それと注目すべきは、先ほど言いましたガラスの勾玉を献上しています。
 「白珠青玉」と有ります。これはガラスの勾玉です。
 勾玉を作った形跡は縄文から有る。それと特に同時に注目すべきは、先ほど言ったガラスの勾玉の鋳型です。これは近畿にもありますが、もちろん近畿より古く、福岡県のほうに集中している。勾玉は富山県の糸魚川周辺が有名ですが、最初は牙玉として作っています。最初はそれを利用していたのでしょうが、それだけでは足らなくなってというか満足できなくなって、当時の最高の工芸技術であるガラス製品として勾玉を作っています。そう量産は出来ませんが工業製品であることは間違いない。
 だから『倭人伝』では、倭国の中心部でそういう巨大な鏡や巨大な勾玉が作られています。その点から言っても糸島・博多湾岸から出ています。糸島では巨大な鏡が作られてきた。巨大な勾玉も作られてきた。同時に先ほど言った権力者に付き物の剣も出ています。中国からの剣も有ります。
 そうしますと鏡と剣と勾玉。合わせて「三種の神器」。卑弥呼は「三種の神器」の中心の王者。そうすると卑弥呼の居た場所は、弥生時代に「三種の神器」が集中して出てくる地帯となる。

 そうすると先ほど言ったように糸島・博多湾岸と周辺以外にない。それ以外に「三種の神器」が集中して出てくる地帯はない。近畿にもないし吉備にもないし南九州にもない。
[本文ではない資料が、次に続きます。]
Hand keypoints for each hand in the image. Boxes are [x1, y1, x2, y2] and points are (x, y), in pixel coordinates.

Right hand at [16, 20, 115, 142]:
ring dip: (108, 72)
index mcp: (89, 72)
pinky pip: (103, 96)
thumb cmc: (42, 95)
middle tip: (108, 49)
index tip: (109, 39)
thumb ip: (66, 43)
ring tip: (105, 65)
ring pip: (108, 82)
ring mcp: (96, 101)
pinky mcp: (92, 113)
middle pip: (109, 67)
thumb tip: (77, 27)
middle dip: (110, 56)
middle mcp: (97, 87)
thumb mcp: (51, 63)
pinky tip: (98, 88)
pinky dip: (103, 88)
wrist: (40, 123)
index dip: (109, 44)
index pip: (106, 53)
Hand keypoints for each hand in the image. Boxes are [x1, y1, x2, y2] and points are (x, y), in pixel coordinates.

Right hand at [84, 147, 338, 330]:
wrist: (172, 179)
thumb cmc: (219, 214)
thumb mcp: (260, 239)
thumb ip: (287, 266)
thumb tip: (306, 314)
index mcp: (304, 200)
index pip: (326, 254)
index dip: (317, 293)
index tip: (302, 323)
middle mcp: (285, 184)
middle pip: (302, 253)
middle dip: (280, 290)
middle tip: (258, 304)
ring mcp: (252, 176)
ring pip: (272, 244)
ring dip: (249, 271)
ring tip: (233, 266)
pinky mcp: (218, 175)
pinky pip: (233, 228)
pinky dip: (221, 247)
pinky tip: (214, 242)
 何回か話しましたが「邪馬台国。邪馬台国は分からん」とずいぶん頑張っており、みんなもそうか思わされている。大部分はそう思っている。それでは「三種の神器」にあたる遺物が集中して出てくる地帯は糸島・博多湾岸以外に有ったでしょうか。それ以外に「邪馬台国、邪馬台国」と言っているけれども、近畿も中部も名乗りを上げているが、それでは「三種の神器」にあたる物が何か出ている地帯はあったでしょうか。